Дорога к подполью - Евгения Мельник 15 стр.


Посещение городка и встреча с предателями

Прошел месяц со дня оставления Севастополя. Единственным благодеянием судьбы было лето. Зимой вряд ли кто-нибудь из населения, военнопленных и раненых остался бы жив.

Мы с мамой надумали пойти под скалы и поискать, не сохранилось ли там чего-нибудь из наших вещей и документов, хотя надежды было мало. Пошли в воскресенье, когда я была свободна от трудовой повинности. Маленький Женя упросил взять и его.

Шли мы медленно. Но вот за поворотом дороги перед нами открылся печальный остов городка, с которым мы так сроднились за время осады. На переднем плане, возле шоссе - уцелевшая нижняя водокачка. Тихо, нигде не видно немцев, хотя мы не сомневались, что здесь стоит их часть. Начиная от того места, где отходила дорога на Камышевую бухту, и дальше к 35-й батарее валялись неубранные, ссохшиеся и почерневшие трупы наших бойцов, изредка встречались аккуратные холмики немецких могил с крестами и надписями.

● **Задание 1**:
Что уцелело на переднем плане возле шоссе, если верить отрывку о походе в разрушенный городок под Севастополем?
● **Задание 2**:
Продолжите отрывок о походе в разрушенный городок под Севастополем с того места, где он заканчивается.
Строки, которые идут после текста, к нему отношения не имеют.

● **Фрагмент набора данных**:
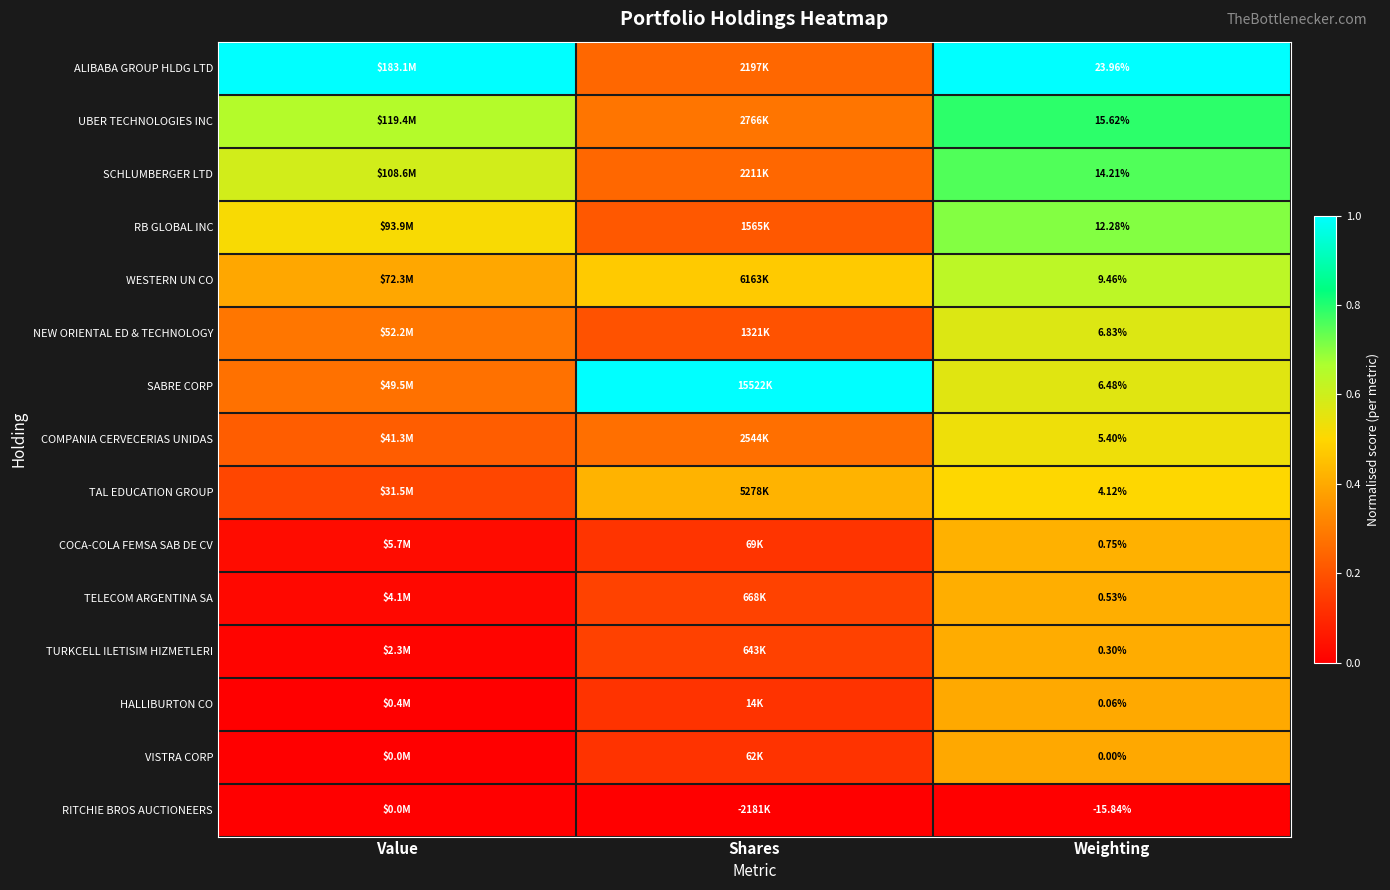

How many data points does each series have?

3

● **Место для ответа 1**:
Нижняя водокачка.

● **Место для ответа 2**:
Мы очень обрадовались при виде краснофлотца Щербины - товарища Бибика, работавшего раньше вместе с ним. Тут же были Вера, жена старшины Нечвалова, и Тася, бывшая работница подсобного хозяйства.

- Надо спросить разрешения коменданта, - сказал Щербина, когда мы ему объяснили причину своего прихода, - здесь запретная зона, и под скалы никого не пускают.

Нас накормили супом и даже напоили молоком.

- Откуда у вас молоко? - удивились мы.

- Нам подарили одну из нескольких уцелевших батарейных коров. Я ведь сохранил водокачку, не взорвал ее, а теперь восстанавливаю. Немцы оставили меня здесь работать. Я женился на Тасе, мы теперь муж и жена, - похвастал Щербина.

В этот момент пришел старшина Петр Нечвалов - муж Веры.

- Как, и вы здесь? - удивилась я.

- Да. Надо было и вашему мужу поступить так, как поступил я. Для чего это он удрал? Я еще заранее припрятал несколько немецких листовок-пропусков, выждал здесь в щели во время боя, а потом пошел навстречу немцам в лесок и сдался с этими листовками…

Мы молчали. Что можно было ответить этим иудам, которые за тридцать сребреников продадут любого! Мы только с мамой незаметно переглянулись, а Нечвалов продолжал упрекать моего мужа в "глупости", как будто перед ним сидел сам Борис Мельник - герой Севастополя, а не его жена.

Я смотрела в землю. Наконец, поток красноречия Нечвалова иссяк. "Что, если бы Борису не удалось уйти из Севастополя? Этот гад предал бы его первым", - подумала я.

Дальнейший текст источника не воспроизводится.